The combinations of risk factors present in this patient were not widely reported.[6] Hypothyroidism was reported as a predictor of statin-associated myopathy (OR 1.71; CI, 1.10-2.65) in PRIMO study.[5] Hypothyroidism could itself be a risk factor for renal impairment. The likely mechanisms of renal impairment in hypothyroidism are the reduction in glomerular filtration rate due to the lower cardiac output and renal blood flow,[7] thyroxine may mediate tubular secretion of creatinine,[8] hypothyroidism may increase creatinine release from muscle,[9] and rhabdomyolysis.[10]

Amlodipine, atorvastatin, and clopidogrel are metabolized by hepatic CYP450 3A4. It is possible for two different substrates of the same metabolizing enzyme to compete for catalytic sites on the same enzyme; through competitive inhibition, one substrate may gain access to these sites whereas the other is excluded.

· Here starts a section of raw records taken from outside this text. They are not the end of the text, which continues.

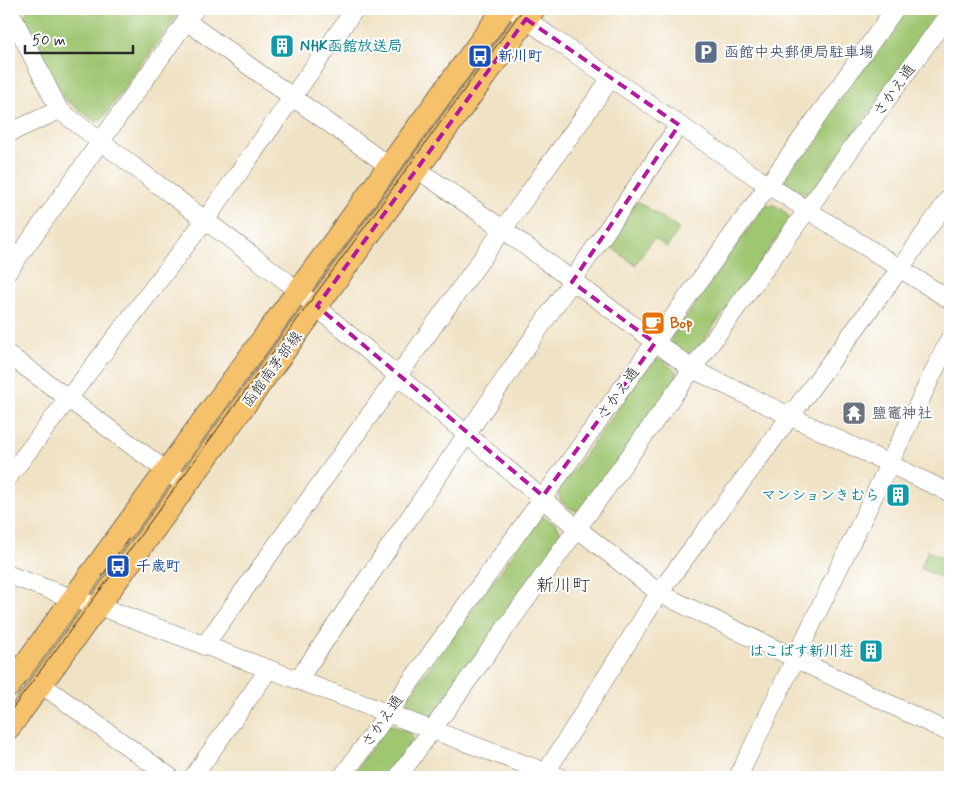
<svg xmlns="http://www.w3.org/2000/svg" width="959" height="786" viewBox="0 0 959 786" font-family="Mynerve,'Klee One',sans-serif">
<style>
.green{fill:#9fc671;stroke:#65784e}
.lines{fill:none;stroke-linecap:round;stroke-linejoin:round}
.minor-casing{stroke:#706b61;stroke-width:19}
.major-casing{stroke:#706b61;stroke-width:24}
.minor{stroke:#fff;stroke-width:18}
.major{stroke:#f5c16b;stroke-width:22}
.tram{stroke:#2b2b2b;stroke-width:1}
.marked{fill:none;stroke:#b5179e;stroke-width:4;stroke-dasharray:10 6;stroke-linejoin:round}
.labels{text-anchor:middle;stroke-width:4;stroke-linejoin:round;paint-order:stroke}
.culture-label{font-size:15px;font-weight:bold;fill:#0d838f;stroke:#fff;text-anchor:end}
.service-label{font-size:15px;font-weight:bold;fill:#4e5e75;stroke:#fff;text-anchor:start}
.transit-label{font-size:15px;font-weight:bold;fill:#164399;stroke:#fff;text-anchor:start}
.street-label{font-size:15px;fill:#2b2b2b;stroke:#fff}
.food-label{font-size:15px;font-weight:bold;fill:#c56008;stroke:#fff;text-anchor:start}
.worship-label{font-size:15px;font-weight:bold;fill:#5b616d;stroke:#fff;text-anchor:start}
.quarter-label{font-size:18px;fill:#2b2b2b;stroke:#fff}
</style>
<rect width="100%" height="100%" fill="#fff"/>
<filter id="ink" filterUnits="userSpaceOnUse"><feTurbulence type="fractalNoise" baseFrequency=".02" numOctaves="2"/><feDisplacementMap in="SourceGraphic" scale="10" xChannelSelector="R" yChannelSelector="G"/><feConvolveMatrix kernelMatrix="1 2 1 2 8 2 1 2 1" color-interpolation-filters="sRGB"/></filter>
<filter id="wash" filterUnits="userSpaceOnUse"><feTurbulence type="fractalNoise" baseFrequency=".0096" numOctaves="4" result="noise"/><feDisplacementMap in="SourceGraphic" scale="20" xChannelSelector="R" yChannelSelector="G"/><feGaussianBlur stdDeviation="1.12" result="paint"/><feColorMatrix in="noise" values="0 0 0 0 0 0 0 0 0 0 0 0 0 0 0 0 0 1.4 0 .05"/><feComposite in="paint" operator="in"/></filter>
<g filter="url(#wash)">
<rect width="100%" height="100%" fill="#f0e2c5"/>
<!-- green -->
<g class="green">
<polygon points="28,9 182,9 103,118 96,122 64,99 23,18"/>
<polygon points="904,9 944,9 811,193 804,194 786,183 785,178"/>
<polygon points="637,201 679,229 667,247 654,238 635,265 607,244"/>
<path d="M766 204C776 204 787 211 790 220L693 355 687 356 671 344V338Z"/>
<polygon points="661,359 677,372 677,382 583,508 575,511 561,502 558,492 652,361"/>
<path d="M540 517C551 518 560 527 563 537L433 715 427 716 410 709 407 703 410 694Z"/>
<polygon points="928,551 950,561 950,582 920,568"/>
<polygon points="391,725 411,733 413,740 387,777 351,777 387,726"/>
</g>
</g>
<g filter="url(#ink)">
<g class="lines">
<!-- minor casing -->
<g class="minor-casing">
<g id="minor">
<polyline points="9,9 59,110 286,281 578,529 659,593 950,733"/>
<polyline points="512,9 551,37 757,178 950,300"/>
<polyline points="186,21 389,166"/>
<polyline points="9,133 59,110"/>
<polyline points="417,169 504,230 692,369 950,493"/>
<polyline points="9,270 195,9"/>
<polyline points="9,355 187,486"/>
<polyline points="9,476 206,219 355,9"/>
<polyline points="9,575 83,602 99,606 559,777"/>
<path d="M204 646C339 455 477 268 611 78"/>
<polyline points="298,680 679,125"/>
<polyline points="41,684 170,777"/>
<polyline points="193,777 269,669"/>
<polyline points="342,777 895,9"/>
<polyline points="398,777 950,12"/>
<polyline points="543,777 659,593 899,270 950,197"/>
<polyline points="738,777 950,338"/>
</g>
</g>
<!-- major casing -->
<g class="major-casing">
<g id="major">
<polyline points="9,686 504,9"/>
<polyline points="9,728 534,9"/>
</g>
</g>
<!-- minor -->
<use href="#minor" class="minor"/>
<!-- major -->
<use href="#major" class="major"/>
<!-- tram -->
<g class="tram">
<polyline points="102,576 128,539"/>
<polyline points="9,713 118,566 523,9"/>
</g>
</g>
</g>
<!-- marked area -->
<path class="marked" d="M526 19 679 125 572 282 655 343 543 496 317 306Z"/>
<!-- icons -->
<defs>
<g id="building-square" transform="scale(1.25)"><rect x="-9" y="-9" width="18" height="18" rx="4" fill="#0f9aa8" stroke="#fff"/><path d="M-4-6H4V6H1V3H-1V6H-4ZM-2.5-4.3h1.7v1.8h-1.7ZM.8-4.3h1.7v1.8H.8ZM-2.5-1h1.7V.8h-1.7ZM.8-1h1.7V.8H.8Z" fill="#fff"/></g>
<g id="parking-square" transform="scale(1.25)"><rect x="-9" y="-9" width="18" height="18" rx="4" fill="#5c6f8a" stroke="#fff"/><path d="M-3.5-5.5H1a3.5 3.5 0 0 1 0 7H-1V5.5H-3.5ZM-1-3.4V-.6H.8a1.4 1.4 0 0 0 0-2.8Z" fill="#fff"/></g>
<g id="bus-square" transform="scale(1.25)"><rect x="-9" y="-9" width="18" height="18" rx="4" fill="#1a4fb4" stroke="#fff"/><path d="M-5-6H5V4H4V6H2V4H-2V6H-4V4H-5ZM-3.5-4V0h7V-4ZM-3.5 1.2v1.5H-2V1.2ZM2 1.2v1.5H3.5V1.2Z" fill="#fff"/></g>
<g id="cafe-square" transform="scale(1.25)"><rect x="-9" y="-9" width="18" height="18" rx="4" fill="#e8710a" stroke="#fff"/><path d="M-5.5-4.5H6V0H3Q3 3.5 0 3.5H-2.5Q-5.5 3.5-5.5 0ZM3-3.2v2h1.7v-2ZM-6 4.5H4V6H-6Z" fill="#fff"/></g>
<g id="temple-square" transform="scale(1.25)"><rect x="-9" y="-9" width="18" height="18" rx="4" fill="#6b7280" stroke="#fff"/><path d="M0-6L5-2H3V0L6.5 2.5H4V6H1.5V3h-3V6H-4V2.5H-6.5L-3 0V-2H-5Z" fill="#fff"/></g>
</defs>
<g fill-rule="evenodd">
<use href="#building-square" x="282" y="46"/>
<use href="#parking-square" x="706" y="52"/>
<use href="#bus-square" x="480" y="56"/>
<use href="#cafe-square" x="653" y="323"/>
<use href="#temple-square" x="854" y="413"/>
<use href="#building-square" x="898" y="495"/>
<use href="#bus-square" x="118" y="566"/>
<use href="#building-square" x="871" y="651"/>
</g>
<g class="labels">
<!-- culture labels -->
<g class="culture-label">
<text x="300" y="51" text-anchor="start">NHK函館放送局</text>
<text x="880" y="500">マンションきむら</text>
<text x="854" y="656">はこばす新川荘</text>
</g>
<!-- service labels -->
<g class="service-label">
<text x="724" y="57">函館中央郵便局駐車場</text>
</g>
<!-- transit labels -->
<g class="transit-label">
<text x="498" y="61">新川町</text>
<text x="136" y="571">千歳町</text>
</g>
<!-- street labels -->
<g class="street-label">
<text transform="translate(894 90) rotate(-54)" y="5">さかえ通</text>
<text transform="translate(272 369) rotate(-54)" y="5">函館南茅部線</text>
<text transform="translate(618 393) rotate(-54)" y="5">さかえ通</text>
<text transform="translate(382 721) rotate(-55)" y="5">さかえ通</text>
</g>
<!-- food labels -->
<g class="food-label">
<text x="670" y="328">Bop</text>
</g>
<!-- worship labels -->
<g class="worship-label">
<text x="872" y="418">鹽竈神社</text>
</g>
<!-- quarter labels -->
<g class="quarter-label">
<text x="563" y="591">新川町</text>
</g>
</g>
<!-- margin -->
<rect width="959" height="786" fill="none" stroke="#fff" stroke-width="30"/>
<!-- scale -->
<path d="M25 45v8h108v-8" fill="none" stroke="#2b2b2b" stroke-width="2.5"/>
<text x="32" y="45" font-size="15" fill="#2b2b2b" stroke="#ffffff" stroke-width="4" paint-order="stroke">50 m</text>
</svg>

This process results in metabolism of the drug that successfully accesses the catalytic sites of the enzyme, whereas the excluded drug is metabolized at a significantly slower rate.[1112] In the present patient there were three drugs which might have competed for the hepatic CYP450 3A4 enzyme. The metabolism of atorvastatin might have been slowed.

The present patient provided a caution that hypothyroidism and interaction with other drugs should be considered when patients were going to be initiated on statins.